Crushed Ice vs Evergreen Fog
Both from Sherwin-Williams's palette. Hue-wise, Crushed Ice belongs to the greige-grey family and Evergreen Fog to the green-grey family. Crushed Ice (LRV 66) reflects noticeably more light than Evergreen Fog (LRV 30), a difference of 35 points that becomes especially apparent in rooms with limited natural light. Crushed Ice runs warm while Evergreen Fog is decidedly neutral, which means they'll respond very differently to warm vs cool light sources. With a ΔE of 23.0, the contrast is hard to miss. These aren't variations on a theme — they're two different answers to the same question. Below you'll find 7 real-room photo comparisons where both colors appear side by side, plus 5 simulated room previews.

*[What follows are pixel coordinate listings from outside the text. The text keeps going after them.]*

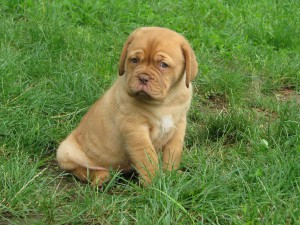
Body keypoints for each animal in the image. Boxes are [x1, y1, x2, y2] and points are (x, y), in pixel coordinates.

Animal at [56, 26, 198, 185]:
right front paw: (154, 183)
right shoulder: (135, 128)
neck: (165, 102)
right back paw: (101, 176)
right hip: (65, 152)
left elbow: (173, 152)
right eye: (134, 60)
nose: (143, 78)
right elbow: (147, 158)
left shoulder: (178, 125)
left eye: (163, 65)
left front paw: (171, 175)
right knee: (79, 170)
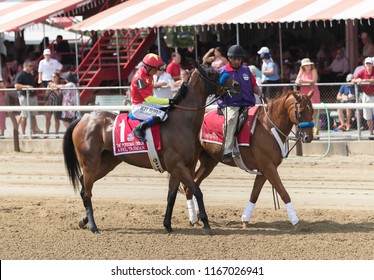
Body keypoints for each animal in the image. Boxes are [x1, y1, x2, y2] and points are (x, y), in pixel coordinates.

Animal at [61, 63, 237, 234]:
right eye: (212, 72)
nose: (235, 84)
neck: (181, 122)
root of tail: (83, 118)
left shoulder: (176, 169)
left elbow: (171, 197)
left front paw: (168, 225)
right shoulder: (178, 166)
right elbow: (197, 191)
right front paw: (206, 224)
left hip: (107, 163)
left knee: (84, 184)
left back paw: (84, 221)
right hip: (90, 163)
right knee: (87, 191)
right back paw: (93, 226)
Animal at [184, 89, 316, 230]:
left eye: (312, 111)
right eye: (301, 111)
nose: (309, 137)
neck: (268, 127)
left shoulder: (264, 169)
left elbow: (254, 194)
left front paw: (245, 219)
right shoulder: (268, 167)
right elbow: (283, 192)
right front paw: (295, 222)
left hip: (209, 162)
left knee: (195, 184)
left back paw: (197, 216)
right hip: (192, 161)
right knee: (188, 187)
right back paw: (193, 219)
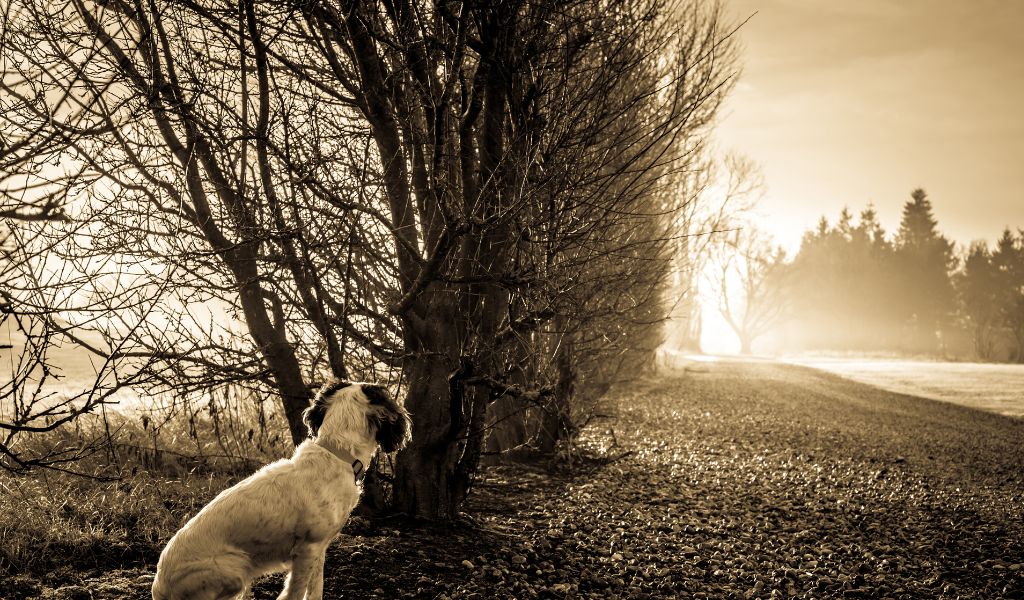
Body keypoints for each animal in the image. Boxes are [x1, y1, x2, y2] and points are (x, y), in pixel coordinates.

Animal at [151, 380, 407, 597]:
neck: (337, 453)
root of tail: (158, 588)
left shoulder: (320, 548)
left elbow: (315, 590)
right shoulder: (307, 549)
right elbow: (294, 592)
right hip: (236, 569)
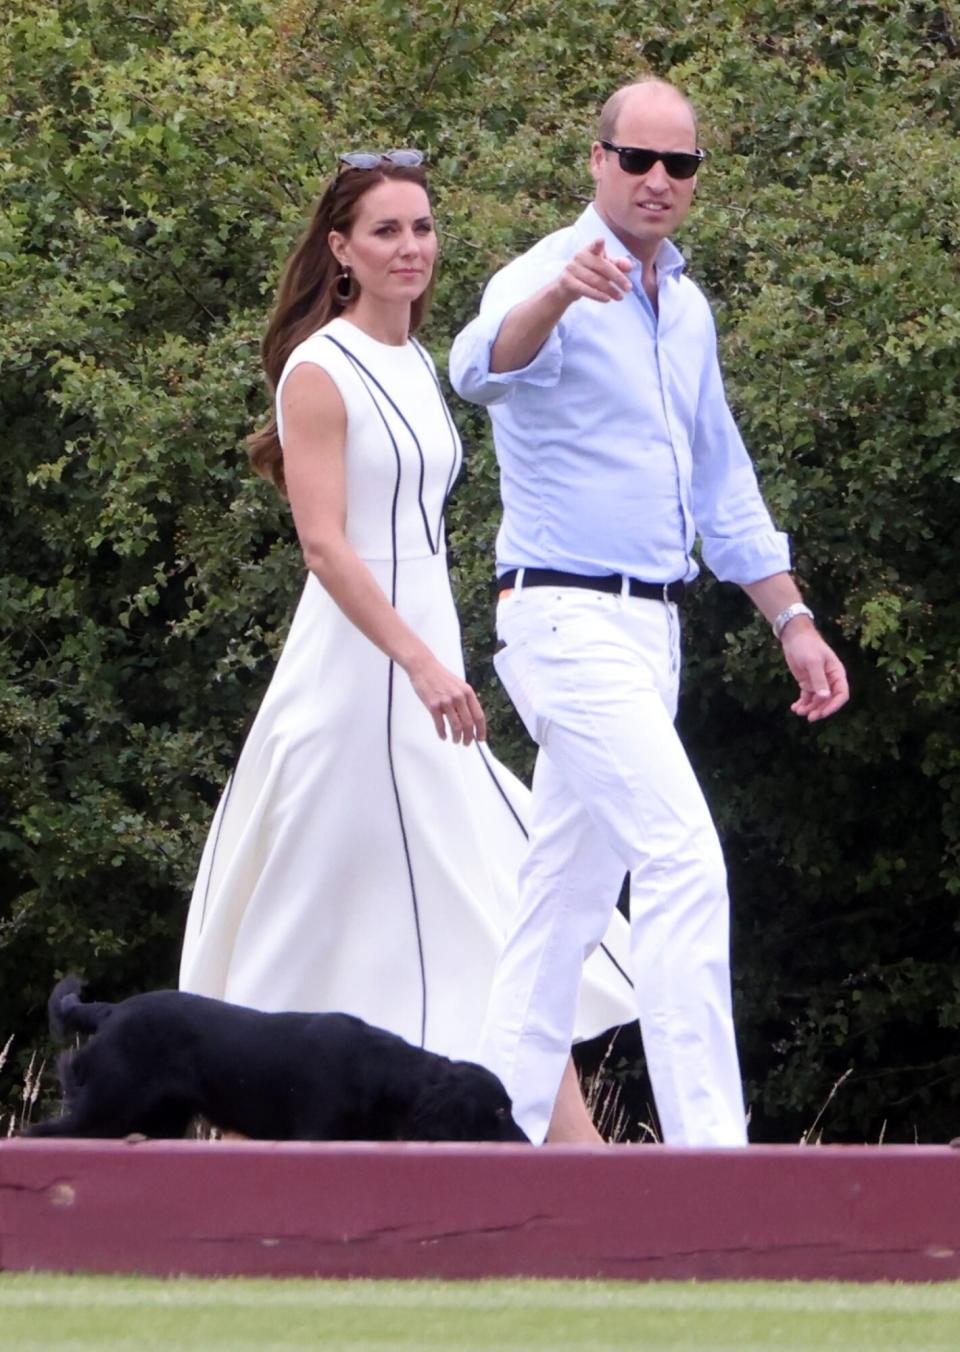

Crushed Ice vs Evergreen Fog in Real Spaces
7 real rooms side by side. Seeing Crushed Ice and Evergreen Fog in actual rooms makes the difference concrete; browse the spaces below to get a feel for how each color lives on a wall.
Living Room
In a living room, color works across both daylight and evening light — the same wall can read very differently at noon and at 8pm. The LRV gap is large enough that Crushed Ice will make the room feel meaningfully brighter than Evergreen Fog would.
Bedroom
The context that matters most in a bedroom is how a color reads under a bedside lamp at night, not under noon daylight. Crushed Ice reflects noticeably more light off the walls, making the space read more open than Evergreen Fog.
Kitchen
In a kitchen, colors are seen under bright task lighting that amplifies undertones — what reads neutral elsewhere can show its hand here. Crushed Ice reflects noticeably more light off the walls, making the space read more open than Evergreen Fog.
Bathroom
Bathrooms are one of the few spaces where you're genuinely enclosed by the paint color, which makes the choice between these two more consequential. Crushed Ice reflects noticeably more light off the walls, making the space read more open than Evergreen Fog.
Home Office
The test for a home office color isn't how it looks in a quick glance — it's whether it still feels right after a full day of work. Crushed Ice reflects noticeably more light off the walls, making the space read more open than Evergreen Fog.
House
Seen across an entire facade, subtle tonal differences become pronounced. What reads as nearly the same on a chip often reads as clearly different at scale. Crushed Ice reflects noticeably more light off the walls, making the space read more open than Evergreen Fog.
Front Door
A front door is a focal point — small color differences read clearly at this concentrated scale. The LRV gap is large enough that Crushed Ice will make the room feel meaningfully brighter than Evergreen Fog would.
Color Details
Crushed Ice vs Evergreen Fog Simulated Comparison
5 simulated room previews — drag the slider on each to see Crushed Ice on one side and Evergreen Fog on the other.
Digital color is approximate. These simulations are generated from the manufacturer's hex values and overlaid on grayscale room photos — your screen's calibration, brightness, and viewing angle all affect how they render. Before committing to either color, test physical samples in your own space under the light you actually live with.
More Crushed Ice comparisons
See how Crushed Ice stacks up against other well-photographed colors across different brands and tones.